The Weather Channel has lost its way, according to John Coleman, who founded the channel in 1982.

Coleman told an audience at the 2008 International Conference on Climate Change on March 3 in New York that he is highly critical of global warming alarmism.

“The Weather Channel had great promise, and that’s all gone now because they’ve made every mistake in the book on what they’ve done and how they’ve done it and it’s very sad,” Coleman said. “It’s now for sale and there’s a new owner of The Weather Channel will be announced – several billion dollars having changed hands in the near future. Let’s hope the new owners can recapture the vision and stop reporting the traffic, telling us what to think and start giving us useful weather information.”

The Weather Channel has been an outlet for global warming alarmism. In December 2006, The Weather Channel’s Heidi Cullen argued on her blog that weathercasters who had doubts about human influence on global warming should be punished with decertification by the American Meteorological Society.

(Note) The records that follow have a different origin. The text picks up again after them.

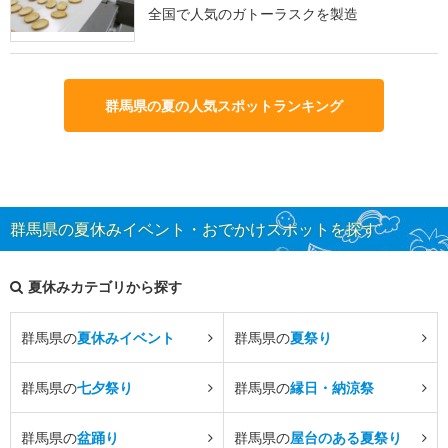
全国で人気のガトーラスクを製造
群馬県の夏の人気スポットランキング
群馬県の夏休みイベント・おでかけスポットを探す
夏休みカテゴリから探す
群馬県の
夏休みイベント
群馬県の
夏祭り
群馬県の
七夕祭り
群馬県の
縁日・納涼祭
群馬県の
盆踊り
群馬県の
屋台のある夏祭り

Coleman also told the audience his strategy for exposing what he called “the fraud of global warming.” He advocated suing those who sell carbon credits, which would force global warming alarmists to give a more honest account of the policies they propose.

“[I] have a feeling this is the opening,” Coleman said. “If the lawyers will take the case – sue the people who sell carbon credits. That includes Al Gore. That lawsuit would get so much publicity, so much media attention. And as the experts went to the media stand to testify, I feel like that could become the vehicle to finally put some light on the fraud of global warming.”

Earlier at the conference Lord Christopher Monckton, a policy adviser to former Prime Minister Margaret Thatcher, told an audience that the science will eventually prevail and the “scare” of global warming will go away. He also said the courts were a good avenue to show the science.